Enriched KEGG pathway for colorectal cancer.

3.4. Construction and Validation of Prognostic Signatures for Ferroptosis-Related lncRNAs

The 379 patients were randomly divided into the training (191 patients) and testing (188 patients) cohorts. To precisely predict the clinical outcomes of colon cancer patients, we performed the LASSO regression analysis based on the expression values of the ferroptosis-related lncRNAs, which were screened via the univariate Cox regression analyses (Supplementary Figure 3). We identified 15 lncRNAs: ZEB1-AS1, LINC01011, AC005261.3, LINC01063, LINC02381, ELFN1-AS1, AC009283.1, LINC02361, AC105219.1, AC002310.1, AL590483.1, MIR4435-2HG, NKILA, AC021054.1, and AL450326.1. We then constructed and validated a 15 ferroptosis-related lncRNA signature to predict patient prognoses using the training and testing cohorts and the risk score equation = 0.0019 × Exp (ZEB1 − AS1) + 0.1752 × Exp (LINC01011) + 0.2194 × Exp(AC005261.3) + 0.3713 × Exp(LINC01063) + 0.0683 × Exp(LINC02381) + 0.0276 × Exp(ELFN1 − AS1) + 0.0450 × Exp (AC009283.1) + 0.3155 × Exp(LINC02361) + 0.1286 × Exp(AC105219.1) + 0.1528 × Exp(AC002310.1) + −1.1310 × Exp(AL590483.1) + 0.1252 × Exp(MIR4435 − 2HG) + 0.2576 × Exp(NKILA) + 0.1841 × Exp(AC021054.1) + 0.2207 × Exp(AL450326.1).

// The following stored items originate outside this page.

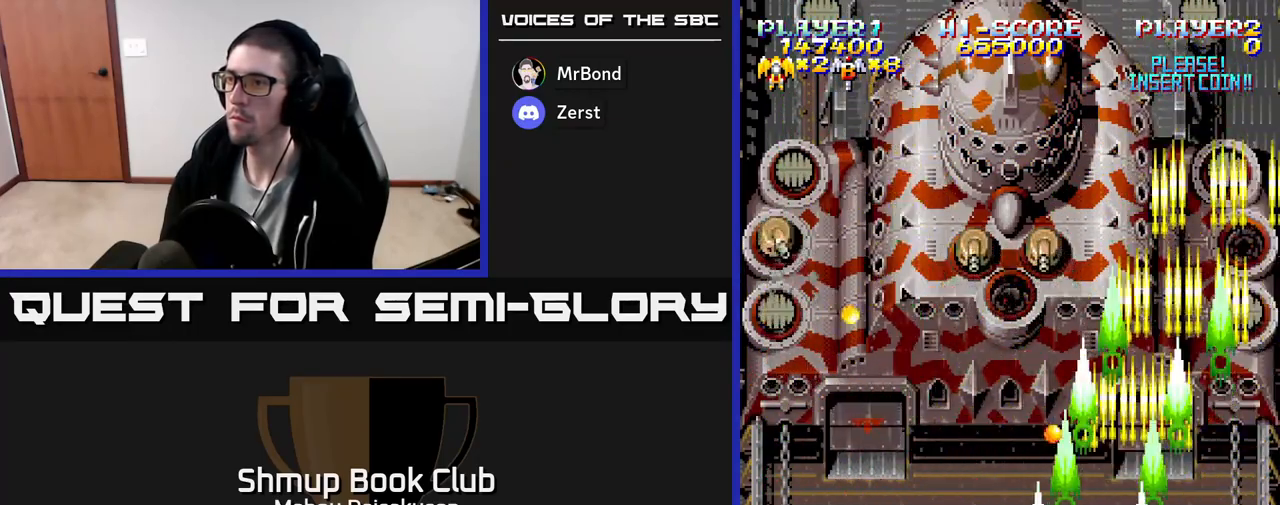
{"buttons": ["A"], "events": [[33, "DPAD_LEFT", "up"]]}
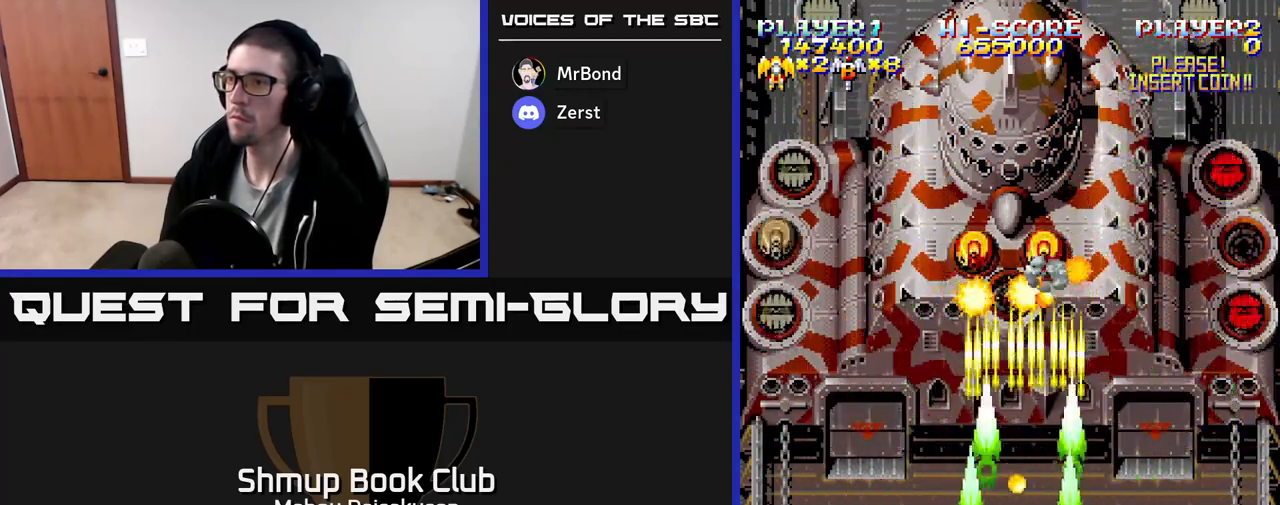
{"buttons": ["A", "DPAD_LEFT"], "events": [[400, "DPAD_LEFT", "down"]]}
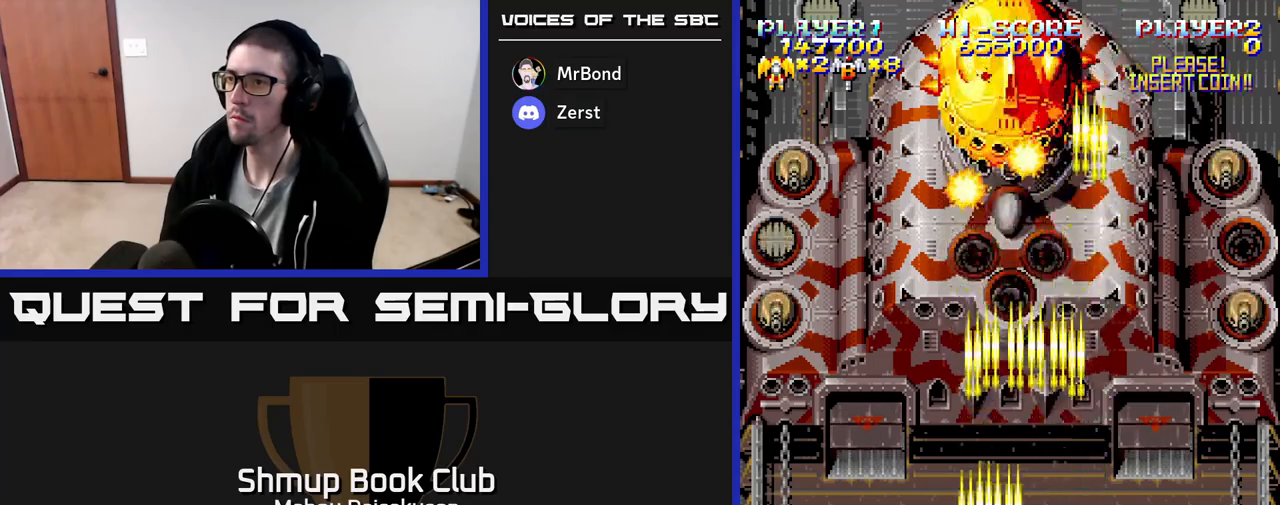
{"buttons": ["A"], "events": [[217, "DPAD_LEFT", "up"]]}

Patients in the training and testing cohorts were divided into the high- or low-risk group according to their median risk score. The risk score distribution, survival overview, and gene expression heatmaps of the 15 ferroptosis-related lncRNA-based signatures in the training (Figures 5(a), 5(c), and 5(e)) and testing (Figures 5(b), 5(d), and 5(f)) cohorts are shown. The survival analysis illustrated that the high-risk group had a significantly worse OS compared with that of the low-risk group in both cohorts (Figures 5(g) and 5(h)). The areas under the time-dependent ROC curve of the training and testing cohorts were 0.796 and 0.668, suggesting that the risk scores calculated based on the 15 ferroptosis-related lncRNA signatures had a good prediction performance.

Figure 5.

Figure 5

Construction and validation of prognostic signature of 15 ferroptosis-related lncRNAs in the training and testing cohorts. (a, b) Risk score distribution. (c, d) OS status. (e, f) Heatmaps. (g, h) The Kaplan-Meier curves for OS. (i, j) ROC curves.

3.5. Prognostic Risk Scores Correlated with Clinicopathological Characteristics

We evaluated the connections between risk score, clinicopathological features of 379 colon cancer patients, and expression levels of 15 ferroptosis-related lncRNAs. The OS of the high-risk group was significantly shorter than that of the low-risk group in patients aged both > 65 and ≤ 65 years; in both sexes; in T1-2, T3-4, N0, N1-2, M0, and M1 classifications; and in stages I–II and III–IV (Figures 6(a)6(l)). The heatmap demonstrated that high-risk patients were significantly correlated with N classification, stage, and cluster (Figure 6(m)).

Figure 6.

Figure 6

The Kaplan-Meier survival subgroup analysis for the prognostic signature of 15 ferroptosis-related lncRNAs stratified by clinical characteristics. (a, b) patients aged > 65 years and ≤ 65 years. (c, d) Female and male. (e, f) T1-2 and T3-4. (g, h) N0 and N1-2. (i, j) M0 and M1. (k, l) Stages I–II and III–IV. (m) Heatmap for differential clinicopathological features of high- and low-risk scores.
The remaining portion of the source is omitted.